I agree, it.s only out of style if you don't like it, also about PRIMING:whistling2: the wall first.


----------



## gma2rjc (Nov 21, 2008)

Sorry I didn't explain it very well. I meant the sizing used just before you apply the border to the wall. You can find it where the other wallpaper products are.


----------



## chrisn (Dec 23, 2007)

gma2rjc said:


> Sorry I didn't explain it very well. I meant the sizing used just before you apply the border to the wall. You can find it where the other wallpaper products are.


You explained it OK, it's just that the term "sizing" is not actually used anymore. It refers to the practice of applying an animal glue(size) to plaster walls before the application of wall paper back in the 20's through 50's. Priming is the proper terminology these days( no more animal glue is used), especially with the newer drywall. Real plaster and drywall are now primed using specific primers made for paper hanging.Please use these products and not paint primers and removal of papers will never again be a problem.:no:


----------



## nerd_flanders (Aug 5, 2009)

GO for it!
Wallpaper borders are un used these days but I think they should be used more often .


----------



## diy'er on LI (Jul 6, 2009)

like others, I will say you should put on your walls what ever you want!

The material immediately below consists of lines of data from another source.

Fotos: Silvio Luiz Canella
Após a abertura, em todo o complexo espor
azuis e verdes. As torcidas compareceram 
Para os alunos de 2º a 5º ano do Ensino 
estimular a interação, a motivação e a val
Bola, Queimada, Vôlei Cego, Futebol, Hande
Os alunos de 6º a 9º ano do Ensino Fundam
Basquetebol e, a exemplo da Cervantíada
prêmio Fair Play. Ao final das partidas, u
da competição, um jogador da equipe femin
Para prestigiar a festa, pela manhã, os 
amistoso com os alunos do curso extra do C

It's your home and as such, should please YOU... 

are they a bit out of style these days, yep. But they're also very easy to remove if properly installed... so go for what you like!


----------



## Rose Duffy (Jul 30, 2009)

I agree, if you really love a wallpaper boarder then go for it... a more updated look however would be crown moldings. Of course they are in a whole different price range.


----------